§ Assigned task: All records below must be reproduced exactly, although any pictures they contain are to be omitted.

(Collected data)
[Start of section]
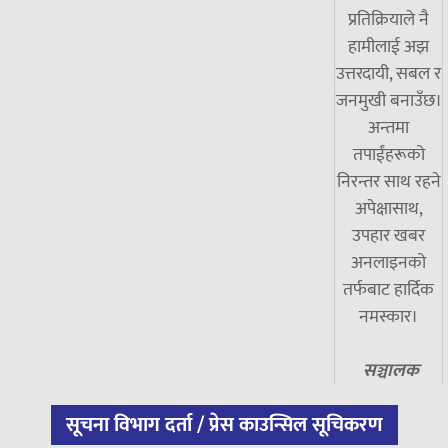
प्रतिक्रियाले नै
हामीलाई अझ
उत्तरदायी, सबल र
जनमुखी बनाउँछ।
अन्तमा
तपाईंहरूको
निरन्तर साथ रहने
अपेक्षासाथ,
उपहार खबर
अनलाइनको
तर्फबाट हार्दिक
नमस्कार।
सञ्चालक
सूचना विभाग दर्ता / प्रेस काउन्सिल सूचिकरण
[End of section]
§ Response for this exercise:
प्रतिक्रियाले नै
हामीलाई अझ
उत्तरदायी, सबल र
जनमुखी बनाउँछ।
अन्तमा
तपाईंहरूको
निरन्तर साथ रहने
अपेक्षासाथ,
उपहार खबर
अनलाइनको
तर्फबाट हार्दिक
नमस्कार।
सञ्चालक
सूचना विभाग दर्ता / प्रेस काउन्सिल सूचिकरण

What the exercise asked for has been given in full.